• _PROBLEM DETAILS_:
Repeat the records below exactly, beginning at the first line and finishing with the line that contains "Birleşik Devletleri, Durum".

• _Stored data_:
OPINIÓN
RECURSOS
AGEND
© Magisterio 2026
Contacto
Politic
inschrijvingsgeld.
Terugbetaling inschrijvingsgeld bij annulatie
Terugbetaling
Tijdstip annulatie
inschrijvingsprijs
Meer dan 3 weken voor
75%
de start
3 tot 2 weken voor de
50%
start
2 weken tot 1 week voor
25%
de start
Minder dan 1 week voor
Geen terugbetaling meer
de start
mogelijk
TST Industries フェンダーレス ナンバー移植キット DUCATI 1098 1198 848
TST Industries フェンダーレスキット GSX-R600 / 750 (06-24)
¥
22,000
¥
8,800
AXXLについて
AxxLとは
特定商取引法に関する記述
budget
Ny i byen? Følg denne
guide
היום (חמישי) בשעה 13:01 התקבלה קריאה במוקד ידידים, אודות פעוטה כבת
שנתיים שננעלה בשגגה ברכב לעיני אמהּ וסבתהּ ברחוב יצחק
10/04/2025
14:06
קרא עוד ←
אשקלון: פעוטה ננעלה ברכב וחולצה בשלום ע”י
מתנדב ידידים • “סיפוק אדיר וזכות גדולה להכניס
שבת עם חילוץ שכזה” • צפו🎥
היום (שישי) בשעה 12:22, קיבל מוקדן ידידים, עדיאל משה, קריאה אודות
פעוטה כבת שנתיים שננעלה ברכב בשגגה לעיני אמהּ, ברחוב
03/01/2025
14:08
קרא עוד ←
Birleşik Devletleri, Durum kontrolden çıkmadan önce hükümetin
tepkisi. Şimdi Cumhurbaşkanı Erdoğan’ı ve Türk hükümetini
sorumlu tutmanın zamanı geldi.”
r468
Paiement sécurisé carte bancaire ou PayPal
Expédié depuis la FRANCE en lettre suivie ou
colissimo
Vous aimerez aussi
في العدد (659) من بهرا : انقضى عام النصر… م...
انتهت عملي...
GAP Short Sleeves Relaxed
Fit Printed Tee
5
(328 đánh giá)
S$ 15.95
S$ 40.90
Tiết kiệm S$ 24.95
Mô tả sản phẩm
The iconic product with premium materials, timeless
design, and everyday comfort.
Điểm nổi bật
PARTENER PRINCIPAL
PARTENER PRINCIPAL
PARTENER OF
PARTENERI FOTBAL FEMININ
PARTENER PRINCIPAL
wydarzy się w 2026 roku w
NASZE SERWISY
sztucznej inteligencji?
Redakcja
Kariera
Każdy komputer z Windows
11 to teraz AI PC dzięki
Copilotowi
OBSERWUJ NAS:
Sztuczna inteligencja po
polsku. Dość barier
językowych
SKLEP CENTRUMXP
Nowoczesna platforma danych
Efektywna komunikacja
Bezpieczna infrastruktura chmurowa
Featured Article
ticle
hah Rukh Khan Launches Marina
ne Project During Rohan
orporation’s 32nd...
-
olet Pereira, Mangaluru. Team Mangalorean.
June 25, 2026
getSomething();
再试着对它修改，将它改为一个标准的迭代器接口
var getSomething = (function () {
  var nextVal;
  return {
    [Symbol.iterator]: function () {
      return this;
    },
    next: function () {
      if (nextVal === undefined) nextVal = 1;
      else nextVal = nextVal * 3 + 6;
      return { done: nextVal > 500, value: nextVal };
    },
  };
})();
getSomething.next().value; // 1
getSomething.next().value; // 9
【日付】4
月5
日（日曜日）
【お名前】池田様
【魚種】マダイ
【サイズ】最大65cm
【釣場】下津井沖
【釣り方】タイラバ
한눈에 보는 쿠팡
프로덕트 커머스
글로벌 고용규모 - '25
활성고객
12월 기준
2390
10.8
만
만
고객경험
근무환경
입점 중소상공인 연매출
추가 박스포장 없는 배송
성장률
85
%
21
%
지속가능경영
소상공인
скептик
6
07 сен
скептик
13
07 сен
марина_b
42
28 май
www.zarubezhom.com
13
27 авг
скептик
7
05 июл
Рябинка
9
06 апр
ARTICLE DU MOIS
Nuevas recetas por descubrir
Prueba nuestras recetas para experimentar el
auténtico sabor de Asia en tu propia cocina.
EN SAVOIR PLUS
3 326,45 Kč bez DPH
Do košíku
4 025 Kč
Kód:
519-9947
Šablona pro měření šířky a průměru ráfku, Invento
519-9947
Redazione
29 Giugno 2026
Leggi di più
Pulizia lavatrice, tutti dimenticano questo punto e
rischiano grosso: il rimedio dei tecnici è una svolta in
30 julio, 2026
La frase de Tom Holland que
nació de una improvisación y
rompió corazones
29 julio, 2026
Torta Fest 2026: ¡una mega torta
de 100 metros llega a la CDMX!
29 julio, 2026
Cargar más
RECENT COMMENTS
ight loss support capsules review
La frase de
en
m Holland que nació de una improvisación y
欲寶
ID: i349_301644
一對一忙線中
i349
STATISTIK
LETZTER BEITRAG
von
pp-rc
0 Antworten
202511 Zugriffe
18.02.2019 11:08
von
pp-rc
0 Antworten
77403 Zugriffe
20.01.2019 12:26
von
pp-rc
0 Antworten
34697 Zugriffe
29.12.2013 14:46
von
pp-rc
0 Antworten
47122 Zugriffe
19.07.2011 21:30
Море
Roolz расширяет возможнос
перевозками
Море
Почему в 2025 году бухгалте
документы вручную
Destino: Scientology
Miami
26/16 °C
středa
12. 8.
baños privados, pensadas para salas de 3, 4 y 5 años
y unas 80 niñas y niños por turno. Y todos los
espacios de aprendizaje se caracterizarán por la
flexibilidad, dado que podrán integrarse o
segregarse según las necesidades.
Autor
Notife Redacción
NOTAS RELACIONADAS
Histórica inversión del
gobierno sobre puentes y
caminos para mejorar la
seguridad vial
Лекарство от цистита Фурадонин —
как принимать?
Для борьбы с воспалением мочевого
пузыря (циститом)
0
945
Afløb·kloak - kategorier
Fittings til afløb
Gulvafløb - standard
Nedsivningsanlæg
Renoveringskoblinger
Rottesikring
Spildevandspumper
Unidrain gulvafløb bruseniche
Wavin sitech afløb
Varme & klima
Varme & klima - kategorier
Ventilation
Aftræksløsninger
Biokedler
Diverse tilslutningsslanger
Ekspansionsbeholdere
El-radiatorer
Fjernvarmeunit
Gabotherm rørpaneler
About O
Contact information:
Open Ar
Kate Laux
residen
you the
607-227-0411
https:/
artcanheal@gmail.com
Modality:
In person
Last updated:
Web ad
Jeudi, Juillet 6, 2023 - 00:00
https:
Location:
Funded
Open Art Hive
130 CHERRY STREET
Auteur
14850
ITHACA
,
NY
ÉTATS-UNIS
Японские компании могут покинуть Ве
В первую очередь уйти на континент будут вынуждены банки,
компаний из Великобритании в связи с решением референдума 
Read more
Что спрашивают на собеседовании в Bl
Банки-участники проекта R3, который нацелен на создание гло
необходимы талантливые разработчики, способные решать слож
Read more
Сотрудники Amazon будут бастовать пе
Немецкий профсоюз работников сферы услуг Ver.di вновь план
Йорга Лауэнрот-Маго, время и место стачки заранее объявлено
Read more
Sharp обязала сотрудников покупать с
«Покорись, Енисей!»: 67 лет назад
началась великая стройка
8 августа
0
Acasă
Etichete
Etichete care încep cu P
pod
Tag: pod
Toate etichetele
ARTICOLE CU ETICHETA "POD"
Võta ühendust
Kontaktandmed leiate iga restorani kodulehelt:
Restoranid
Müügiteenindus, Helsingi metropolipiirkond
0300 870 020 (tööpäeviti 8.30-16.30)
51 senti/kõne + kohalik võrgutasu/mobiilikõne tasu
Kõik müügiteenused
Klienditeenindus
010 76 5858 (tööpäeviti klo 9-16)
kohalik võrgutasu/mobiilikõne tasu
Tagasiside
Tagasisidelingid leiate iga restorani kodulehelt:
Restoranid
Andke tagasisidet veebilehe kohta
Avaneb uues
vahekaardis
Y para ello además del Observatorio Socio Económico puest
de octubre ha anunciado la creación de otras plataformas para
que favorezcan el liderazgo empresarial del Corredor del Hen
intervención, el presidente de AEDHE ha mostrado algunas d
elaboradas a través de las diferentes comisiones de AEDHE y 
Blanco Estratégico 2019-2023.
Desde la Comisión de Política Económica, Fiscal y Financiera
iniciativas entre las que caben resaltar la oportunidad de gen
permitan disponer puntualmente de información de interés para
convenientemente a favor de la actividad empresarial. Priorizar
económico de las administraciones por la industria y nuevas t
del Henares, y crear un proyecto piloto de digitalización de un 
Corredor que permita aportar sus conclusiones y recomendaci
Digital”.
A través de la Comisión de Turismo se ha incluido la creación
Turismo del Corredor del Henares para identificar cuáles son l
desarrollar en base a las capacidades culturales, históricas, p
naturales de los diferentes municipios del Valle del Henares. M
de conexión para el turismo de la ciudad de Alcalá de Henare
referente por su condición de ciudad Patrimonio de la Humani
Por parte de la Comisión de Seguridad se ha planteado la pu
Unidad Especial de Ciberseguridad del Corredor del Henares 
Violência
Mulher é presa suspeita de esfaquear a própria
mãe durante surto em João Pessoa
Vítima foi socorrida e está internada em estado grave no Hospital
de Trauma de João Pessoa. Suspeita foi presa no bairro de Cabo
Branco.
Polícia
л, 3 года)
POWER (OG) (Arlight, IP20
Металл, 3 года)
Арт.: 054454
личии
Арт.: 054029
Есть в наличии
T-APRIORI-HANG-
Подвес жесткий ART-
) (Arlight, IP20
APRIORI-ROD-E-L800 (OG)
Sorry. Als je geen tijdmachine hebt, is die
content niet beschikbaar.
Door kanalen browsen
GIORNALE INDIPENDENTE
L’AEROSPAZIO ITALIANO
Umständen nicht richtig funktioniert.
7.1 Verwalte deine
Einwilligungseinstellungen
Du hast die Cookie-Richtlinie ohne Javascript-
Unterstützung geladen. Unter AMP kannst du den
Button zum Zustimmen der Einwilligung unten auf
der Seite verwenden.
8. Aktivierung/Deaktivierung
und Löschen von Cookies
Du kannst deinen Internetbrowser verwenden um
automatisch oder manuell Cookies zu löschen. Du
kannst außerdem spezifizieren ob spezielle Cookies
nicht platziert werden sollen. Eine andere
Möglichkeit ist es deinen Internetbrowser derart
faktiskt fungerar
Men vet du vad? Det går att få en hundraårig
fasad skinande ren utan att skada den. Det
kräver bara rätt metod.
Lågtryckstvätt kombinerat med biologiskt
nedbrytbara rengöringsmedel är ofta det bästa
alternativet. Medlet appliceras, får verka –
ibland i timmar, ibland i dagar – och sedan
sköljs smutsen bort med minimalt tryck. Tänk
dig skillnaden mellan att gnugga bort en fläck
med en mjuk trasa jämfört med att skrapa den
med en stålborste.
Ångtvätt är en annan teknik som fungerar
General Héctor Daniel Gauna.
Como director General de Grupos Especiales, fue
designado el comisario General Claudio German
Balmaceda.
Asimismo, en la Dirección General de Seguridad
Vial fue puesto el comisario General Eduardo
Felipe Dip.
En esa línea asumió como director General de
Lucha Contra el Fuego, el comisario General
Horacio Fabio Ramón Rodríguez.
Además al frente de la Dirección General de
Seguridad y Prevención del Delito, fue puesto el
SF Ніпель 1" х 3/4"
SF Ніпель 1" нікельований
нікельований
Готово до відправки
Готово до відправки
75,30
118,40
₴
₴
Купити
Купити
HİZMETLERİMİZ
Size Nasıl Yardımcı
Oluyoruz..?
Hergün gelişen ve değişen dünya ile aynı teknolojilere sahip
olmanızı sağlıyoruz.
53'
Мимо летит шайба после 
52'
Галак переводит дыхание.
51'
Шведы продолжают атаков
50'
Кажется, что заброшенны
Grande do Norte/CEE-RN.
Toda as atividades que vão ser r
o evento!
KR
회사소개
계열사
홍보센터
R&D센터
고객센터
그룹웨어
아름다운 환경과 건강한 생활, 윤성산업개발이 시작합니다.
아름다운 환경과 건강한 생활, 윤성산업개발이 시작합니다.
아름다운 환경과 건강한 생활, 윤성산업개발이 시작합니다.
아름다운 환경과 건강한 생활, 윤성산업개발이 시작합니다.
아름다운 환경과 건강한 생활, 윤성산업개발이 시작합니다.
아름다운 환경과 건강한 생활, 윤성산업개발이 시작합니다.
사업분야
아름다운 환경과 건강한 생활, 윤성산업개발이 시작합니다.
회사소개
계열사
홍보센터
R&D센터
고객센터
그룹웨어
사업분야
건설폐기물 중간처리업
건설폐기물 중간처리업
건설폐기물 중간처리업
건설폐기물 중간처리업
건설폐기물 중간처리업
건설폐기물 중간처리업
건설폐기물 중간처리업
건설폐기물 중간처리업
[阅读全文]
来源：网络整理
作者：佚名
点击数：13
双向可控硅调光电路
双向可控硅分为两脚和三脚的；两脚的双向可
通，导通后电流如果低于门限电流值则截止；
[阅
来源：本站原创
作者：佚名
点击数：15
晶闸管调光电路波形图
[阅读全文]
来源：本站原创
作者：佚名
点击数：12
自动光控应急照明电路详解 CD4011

• _SOLVED PROBLEM_:
OPINIÓN
RECURSOS
AGEND
© Magisterio 2026
Contacto
Politic
inschrijvingsgeld.
Terugbetaling inschrijvingsgeld bij annulatie
Terugbetaling
Tijdstip annulatie
inschrijvingsprijs
Meer dan 3 weken voor
75%
de start
3 tot 2 weken voor de
50%
start
2 weken tot 1 week voor
25%
de start
Minder dan 1 week voor
Geen terugbetaling meer
de start
mogelijk
TST Industries フェンダーレス ナンバー移植キット DUCATI 1098 1198 848
TST Industries フェンダーレスキット GSX-R600 / 750 (06-24)
¥
22,000
¥
8,800
AXXLについて
AxxLとは
特定商取引法に関する記述
budget
Ny i byen? Følg denne
guide
היום (חמישי) בשעה 13:01 התקבלה קריאה במוקד ידידים, אודות פעוטה כבת
שנתיים שננעלה בשגגה ברכב לעיני אמהּ וסבתהּ ברחוב יצחק
10/04/2025
14:06
קרא עוד ←
אשקלון: פעוטה ננעלה ברכב וחולצה בשלום ע”י
מתנדב ידידים • “סיפוק אדיר וזכות גדולה להכניס
שבת עם חילוץ שכזה” • צפו🎥
היום (שישי) בשעה 12:22, קיבל מוקדן ידידים, עדיאל משה, קריאה אודות
פעוטה כבת שנתיים שננעלה ברכב בשגגה לעיני אמהּ, ברחוב
03/01/2025
14:08
קרא עוד ←
Birleşik Devletleri, Durum kontrolden çıkmadan önce hükümetin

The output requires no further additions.